» Task to carry out:
Of all the entries below, retype only the lines from the one with "X1777559Y5310276D02*" through the one with "X8548898D02*", exactly as they appear.

Design files in plain text:
BEGIN
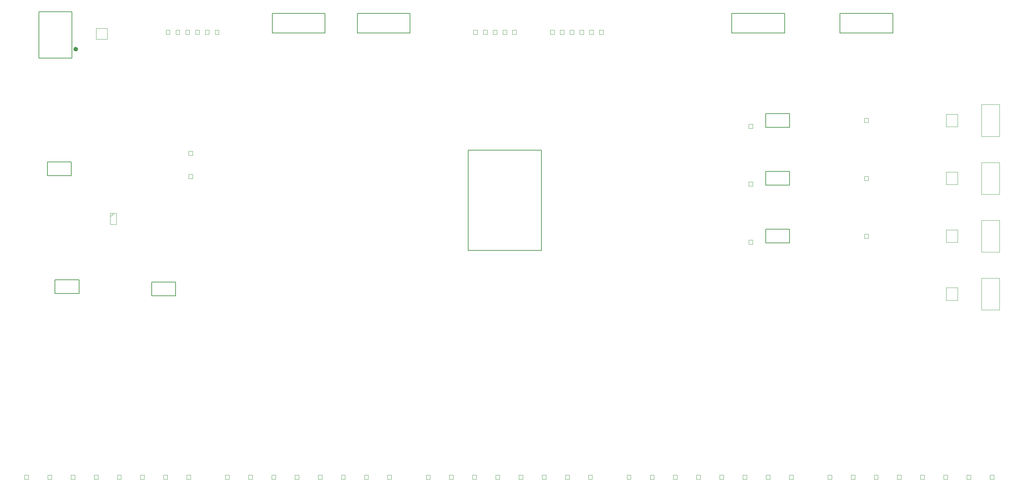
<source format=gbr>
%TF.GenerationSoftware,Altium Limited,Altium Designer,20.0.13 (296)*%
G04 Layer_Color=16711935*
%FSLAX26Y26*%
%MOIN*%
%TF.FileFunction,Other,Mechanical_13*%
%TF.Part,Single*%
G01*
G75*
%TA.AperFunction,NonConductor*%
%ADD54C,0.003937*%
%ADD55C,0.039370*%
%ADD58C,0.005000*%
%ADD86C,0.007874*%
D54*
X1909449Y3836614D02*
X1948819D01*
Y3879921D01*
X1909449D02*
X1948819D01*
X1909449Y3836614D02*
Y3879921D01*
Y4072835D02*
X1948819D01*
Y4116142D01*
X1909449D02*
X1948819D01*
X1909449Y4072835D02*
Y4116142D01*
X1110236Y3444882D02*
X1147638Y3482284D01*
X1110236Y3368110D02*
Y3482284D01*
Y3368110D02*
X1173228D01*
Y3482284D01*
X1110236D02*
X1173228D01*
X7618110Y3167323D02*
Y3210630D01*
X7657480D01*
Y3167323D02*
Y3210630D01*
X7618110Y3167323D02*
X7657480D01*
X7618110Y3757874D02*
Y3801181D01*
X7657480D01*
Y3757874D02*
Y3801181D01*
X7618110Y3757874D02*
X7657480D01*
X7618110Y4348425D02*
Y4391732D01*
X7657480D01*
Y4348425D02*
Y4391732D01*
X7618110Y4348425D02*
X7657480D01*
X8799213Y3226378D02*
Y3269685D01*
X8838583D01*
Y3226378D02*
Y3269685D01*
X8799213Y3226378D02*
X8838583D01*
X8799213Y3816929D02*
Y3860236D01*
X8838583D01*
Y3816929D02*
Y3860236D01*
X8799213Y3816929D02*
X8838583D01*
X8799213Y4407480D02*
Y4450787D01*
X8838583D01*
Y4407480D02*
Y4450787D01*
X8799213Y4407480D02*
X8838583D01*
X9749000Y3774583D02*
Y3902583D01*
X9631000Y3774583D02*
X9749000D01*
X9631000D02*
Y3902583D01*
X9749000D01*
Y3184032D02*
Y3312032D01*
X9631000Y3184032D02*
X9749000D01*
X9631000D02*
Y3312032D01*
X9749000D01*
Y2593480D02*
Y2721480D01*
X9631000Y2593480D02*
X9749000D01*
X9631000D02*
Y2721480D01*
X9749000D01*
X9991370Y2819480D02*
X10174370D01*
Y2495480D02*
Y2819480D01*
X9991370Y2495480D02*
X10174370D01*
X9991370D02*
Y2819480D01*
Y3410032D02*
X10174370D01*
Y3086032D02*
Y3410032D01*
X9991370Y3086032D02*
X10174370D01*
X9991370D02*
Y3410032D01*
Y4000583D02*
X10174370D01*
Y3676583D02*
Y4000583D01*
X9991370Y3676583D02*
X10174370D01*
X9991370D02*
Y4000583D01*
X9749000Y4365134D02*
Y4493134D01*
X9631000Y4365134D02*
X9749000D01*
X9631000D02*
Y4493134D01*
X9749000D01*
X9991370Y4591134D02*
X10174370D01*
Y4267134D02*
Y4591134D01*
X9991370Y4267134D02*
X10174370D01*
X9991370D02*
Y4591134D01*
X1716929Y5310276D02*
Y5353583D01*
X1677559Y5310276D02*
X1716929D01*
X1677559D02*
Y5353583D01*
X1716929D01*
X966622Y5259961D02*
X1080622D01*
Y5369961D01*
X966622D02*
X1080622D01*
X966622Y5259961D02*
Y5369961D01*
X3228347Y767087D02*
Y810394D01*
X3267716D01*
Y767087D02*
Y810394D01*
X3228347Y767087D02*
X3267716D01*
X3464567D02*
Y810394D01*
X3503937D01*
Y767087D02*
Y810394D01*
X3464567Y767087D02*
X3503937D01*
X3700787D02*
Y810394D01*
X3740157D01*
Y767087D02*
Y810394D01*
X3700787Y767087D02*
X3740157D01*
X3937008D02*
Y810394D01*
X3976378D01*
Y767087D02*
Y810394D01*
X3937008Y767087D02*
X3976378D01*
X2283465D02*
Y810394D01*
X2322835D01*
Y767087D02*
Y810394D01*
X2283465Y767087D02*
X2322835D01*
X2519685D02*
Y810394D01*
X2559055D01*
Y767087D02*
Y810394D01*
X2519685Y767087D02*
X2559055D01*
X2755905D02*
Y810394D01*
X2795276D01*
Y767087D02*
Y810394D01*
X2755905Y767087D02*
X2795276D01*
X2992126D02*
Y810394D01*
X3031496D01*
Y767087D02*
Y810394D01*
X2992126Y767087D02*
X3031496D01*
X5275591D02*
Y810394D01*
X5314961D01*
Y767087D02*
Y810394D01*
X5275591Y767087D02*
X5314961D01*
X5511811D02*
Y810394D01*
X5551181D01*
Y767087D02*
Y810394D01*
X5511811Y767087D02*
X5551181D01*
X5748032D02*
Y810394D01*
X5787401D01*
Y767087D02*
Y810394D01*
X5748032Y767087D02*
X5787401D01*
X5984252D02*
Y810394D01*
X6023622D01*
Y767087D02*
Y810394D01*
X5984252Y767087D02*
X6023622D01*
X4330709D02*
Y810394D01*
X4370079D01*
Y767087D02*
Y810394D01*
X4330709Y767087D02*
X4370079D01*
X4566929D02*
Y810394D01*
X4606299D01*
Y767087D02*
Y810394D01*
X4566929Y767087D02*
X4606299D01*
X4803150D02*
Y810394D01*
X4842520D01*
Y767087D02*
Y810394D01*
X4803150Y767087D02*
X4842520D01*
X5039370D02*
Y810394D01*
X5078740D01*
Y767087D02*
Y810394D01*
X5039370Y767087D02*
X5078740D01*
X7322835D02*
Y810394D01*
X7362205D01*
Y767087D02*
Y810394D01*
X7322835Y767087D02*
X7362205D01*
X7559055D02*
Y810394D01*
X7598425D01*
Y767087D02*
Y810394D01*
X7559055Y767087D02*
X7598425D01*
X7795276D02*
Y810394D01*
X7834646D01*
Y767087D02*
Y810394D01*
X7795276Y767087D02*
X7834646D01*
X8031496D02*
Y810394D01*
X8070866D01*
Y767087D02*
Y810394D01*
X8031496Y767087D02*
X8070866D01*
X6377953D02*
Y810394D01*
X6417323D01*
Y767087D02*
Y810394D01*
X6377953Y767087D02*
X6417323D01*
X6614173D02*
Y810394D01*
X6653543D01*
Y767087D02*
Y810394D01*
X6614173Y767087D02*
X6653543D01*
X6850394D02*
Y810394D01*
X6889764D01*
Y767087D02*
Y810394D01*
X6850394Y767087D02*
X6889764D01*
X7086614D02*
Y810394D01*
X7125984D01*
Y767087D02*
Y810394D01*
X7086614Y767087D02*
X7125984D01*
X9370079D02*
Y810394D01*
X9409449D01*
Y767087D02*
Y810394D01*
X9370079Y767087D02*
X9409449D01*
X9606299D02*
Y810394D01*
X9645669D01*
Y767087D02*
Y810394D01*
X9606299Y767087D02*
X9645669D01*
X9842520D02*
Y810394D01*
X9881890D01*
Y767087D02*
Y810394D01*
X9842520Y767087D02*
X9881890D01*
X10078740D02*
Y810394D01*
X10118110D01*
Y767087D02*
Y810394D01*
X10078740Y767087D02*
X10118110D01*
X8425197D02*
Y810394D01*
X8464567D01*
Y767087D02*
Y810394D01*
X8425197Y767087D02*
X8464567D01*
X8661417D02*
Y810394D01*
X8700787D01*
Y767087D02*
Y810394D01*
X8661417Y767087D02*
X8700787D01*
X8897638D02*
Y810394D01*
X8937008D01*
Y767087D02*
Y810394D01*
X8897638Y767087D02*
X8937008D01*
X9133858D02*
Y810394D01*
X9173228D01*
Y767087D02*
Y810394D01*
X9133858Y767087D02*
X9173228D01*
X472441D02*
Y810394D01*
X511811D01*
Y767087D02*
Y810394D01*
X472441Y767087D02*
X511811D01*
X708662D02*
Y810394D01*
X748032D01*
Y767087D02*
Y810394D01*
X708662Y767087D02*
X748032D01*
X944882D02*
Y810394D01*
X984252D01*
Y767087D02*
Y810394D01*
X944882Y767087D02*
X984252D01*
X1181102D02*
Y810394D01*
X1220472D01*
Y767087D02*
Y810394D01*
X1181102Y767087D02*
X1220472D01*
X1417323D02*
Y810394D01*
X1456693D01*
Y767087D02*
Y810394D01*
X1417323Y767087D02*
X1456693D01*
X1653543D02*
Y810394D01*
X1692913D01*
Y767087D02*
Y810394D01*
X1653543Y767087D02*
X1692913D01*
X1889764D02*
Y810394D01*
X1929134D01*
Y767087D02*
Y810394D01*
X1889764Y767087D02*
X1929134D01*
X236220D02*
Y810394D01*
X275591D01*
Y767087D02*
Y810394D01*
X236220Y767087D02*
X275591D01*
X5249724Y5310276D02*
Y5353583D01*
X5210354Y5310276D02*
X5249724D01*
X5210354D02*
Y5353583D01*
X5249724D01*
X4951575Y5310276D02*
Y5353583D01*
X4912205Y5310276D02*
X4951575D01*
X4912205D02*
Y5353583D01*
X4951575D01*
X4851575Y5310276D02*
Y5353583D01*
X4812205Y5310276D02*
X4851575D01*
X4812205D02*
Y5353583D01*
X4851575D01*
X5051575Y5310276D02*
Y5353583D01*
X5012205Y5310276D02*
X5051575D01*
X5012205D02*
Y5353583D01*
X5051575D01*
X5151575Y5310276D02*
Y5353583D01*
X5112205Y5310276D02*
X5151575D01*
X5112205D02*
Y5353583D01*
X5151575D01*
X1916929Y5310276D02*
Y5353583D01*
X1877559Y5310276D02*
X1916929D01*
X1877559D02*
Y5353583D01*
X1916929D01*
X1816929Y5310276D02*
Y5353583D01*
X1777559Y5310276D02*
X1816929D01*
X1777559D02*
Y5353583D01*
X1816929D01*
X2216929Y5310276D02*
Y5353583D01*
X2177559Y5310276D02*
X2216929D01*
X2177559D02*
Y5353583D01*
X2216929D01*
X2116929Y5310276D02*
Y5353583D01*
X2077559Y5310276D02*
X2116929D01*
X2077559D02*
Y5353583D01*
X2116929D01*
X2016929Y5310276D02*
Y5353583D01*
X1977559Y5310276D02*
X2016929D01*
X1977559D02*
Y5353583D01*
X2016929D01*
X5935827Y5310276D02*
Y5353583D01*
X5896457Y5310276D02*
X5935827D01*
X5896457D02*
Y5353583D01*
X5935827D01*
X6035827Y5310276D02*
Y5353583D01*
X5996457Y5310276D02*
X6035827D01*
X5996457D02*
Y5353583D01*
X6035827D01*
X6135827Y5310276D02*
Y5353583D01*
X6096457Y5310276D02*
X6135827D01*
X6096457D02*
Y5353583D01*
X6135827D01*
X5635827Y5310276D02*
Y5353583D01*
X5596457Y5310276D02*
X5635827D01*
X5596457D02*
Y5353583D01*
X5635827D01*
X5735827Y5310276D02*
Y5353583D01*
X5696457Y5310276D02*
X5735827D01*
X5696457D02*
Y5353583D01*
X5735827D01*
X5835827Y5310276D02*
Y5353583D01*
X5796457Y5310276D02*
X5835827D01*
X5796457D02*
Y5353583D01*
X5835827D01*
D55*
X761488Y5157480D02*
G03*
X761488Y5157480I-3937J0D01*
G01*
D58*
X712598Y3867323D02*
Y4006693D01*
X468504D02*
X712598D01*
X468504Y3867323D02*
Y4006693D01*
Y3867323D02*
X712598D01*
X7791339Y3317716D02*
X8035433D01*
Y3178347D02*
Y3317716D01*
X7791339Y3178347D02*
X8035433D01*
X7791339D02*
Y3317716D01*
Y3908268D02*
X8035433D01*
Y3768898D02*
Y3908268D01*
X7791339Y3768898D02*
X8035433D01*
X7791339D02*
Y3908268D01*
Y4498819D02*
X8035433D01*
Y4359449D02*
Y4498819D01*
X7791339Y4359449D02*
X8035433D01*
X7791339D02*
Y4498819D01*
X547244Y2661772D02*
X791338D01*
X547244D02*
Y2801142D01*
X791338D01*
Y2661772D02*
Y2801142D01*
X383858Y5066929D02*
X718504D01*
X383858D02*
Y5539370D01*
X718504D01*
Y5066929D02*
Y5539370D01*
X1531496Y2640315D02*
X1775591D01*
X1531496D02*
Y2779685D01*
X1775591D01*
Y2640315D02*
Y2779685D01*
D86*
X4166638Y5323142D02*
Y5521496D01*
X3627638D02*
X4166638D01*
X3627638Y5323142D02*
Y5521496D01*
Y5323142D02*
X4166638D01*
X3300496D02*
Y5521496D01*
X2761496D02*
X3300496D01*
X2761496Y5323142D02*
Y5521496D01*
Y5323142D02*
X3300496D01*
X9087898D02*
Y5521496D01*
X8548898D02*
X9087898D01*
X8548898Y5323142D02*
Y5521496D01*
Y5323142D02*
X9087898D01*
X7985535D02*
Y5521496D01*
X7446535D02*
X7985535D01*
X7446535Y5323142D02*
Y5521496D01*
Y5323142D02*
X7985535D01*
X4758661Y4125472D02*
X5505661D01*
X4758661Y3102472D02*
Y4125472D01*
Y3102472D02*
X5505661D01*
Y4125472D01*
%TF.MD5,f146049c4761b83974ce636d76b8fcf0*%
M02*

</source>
END
» Output for this exercise:
X1777559Y5310276D02*
X1816929D01*
X1777559D02*
Y5353583D01*
X1816929D01*
X2216929Y5310276D02*
Y5353583D01*
X2177559Y5310276D02*
X2216929D01*
X2177559D02*
Y5353583D01*
X2216929D01*
X2116929Y5310276D02*
Y5353583D01*
X2077559Y5310276D02*
X2116929D01*
X2077559D02*
Y5353583D01*
X2116929D01*
X2016929Y5310276D02*
Y5353583D01*
X1977559Y5310276D02*
X2016929D01*
X1977559D02*
Y5353583D01*
X2016929D01*
X5935827Y5310276D02*
Y5353583D01*
X5896457Y5310276D02*
X5935827D01*
X5896457D02*
Y5353583D01*
X5935827D01*
X6035827Y5310276D02*
Y5353583D01*
X5996457Y5310276D02*
X6035827D01*
X5996457D02*
Y5353583D01*
X6035827D01*
X6135827Y5310276D02*
Y5353583D01*
X6096457Y5310276D02*
X6135827D01*
X6096457D02*
Y5353583D01*
X6135827D01*
X5635827Y5310276D02*
Y5353583D01*
X5596457Y5310276D02*
X5635827D01*
X5596457D02*
Y5353583D01*
X5635827D01*
X5735827Y5310276D02*
Y5353583D01*
X5696457Y5310276D02*
X5735827D01*
X5696457D02*
Y5353583D01*
X5735827D01*
X5835827Y5310276D02*
Y5353583D01*
X5796457Y5310276D02*
X5835827D01*
X5796457D02*
Y5353583D01*
X5835827D01*
D55*
X761488Y5157480D02*
G03*
X761488Y5157480I-3937J0D01*
G01*
D58*
X712598Y3867323D02*
Y4006693D01*
X468504D02*
X712598D01*
X468504Y3867323D02*
Y4006693D01*
Y3867323D02*
X712598D01*
X7791339Y3317716D02*
X8035433D01*
Y3178347D02*
Y3317716D01*
X7791339Y3178347D02*
X8035433D01*
X7791339D02*
Y3317716D01*
Y3908268D02*
X8035433D01*
Y3768898D02*
Y3908268D01*
X7791339Y3768898D02*
X8035433D01*
X7791339D02*
Y3908268D01*
Y4498819D02*
X8035433D01*
Y4359449D02*
Y4498819D01*
X7791339Y4359449D02*
X8035433D01*
X7791339D02*
Y4498819D01*
X547244Y2661772D02*
X791338D01*
X547244D02*
Y2801142D01*
X791338D01*
Y2661772D02*
Y2801142D01*
X383858Y5066929D02*
X718504D01*
X383858D02*
Y5539370D01*
X718504D01*
Y5066929D02*
Y5539370D01*
X1531496Y2640315D02*
X1775591D01*
X1531496D02*
Y2779685D01*
X1775591D01*
Y2640315D02*
Y2779685D01*
D86*
X4166638Y5323142D02*
Y5521496D01*
X3627638D02*
X4166638D01*
X3627638Y5323142D02*
Y5521496D01*
Y5323142D02*
X4166638D01*
X3300496D02*
Y5521496D01*
X2761496D02*
X3300496D01*
X2761496Y5323142D02*
Y5521496D01*
Y5323142D02*
X3300496D01*
X9087898D02*
Y5521496D01*
X8548898D02*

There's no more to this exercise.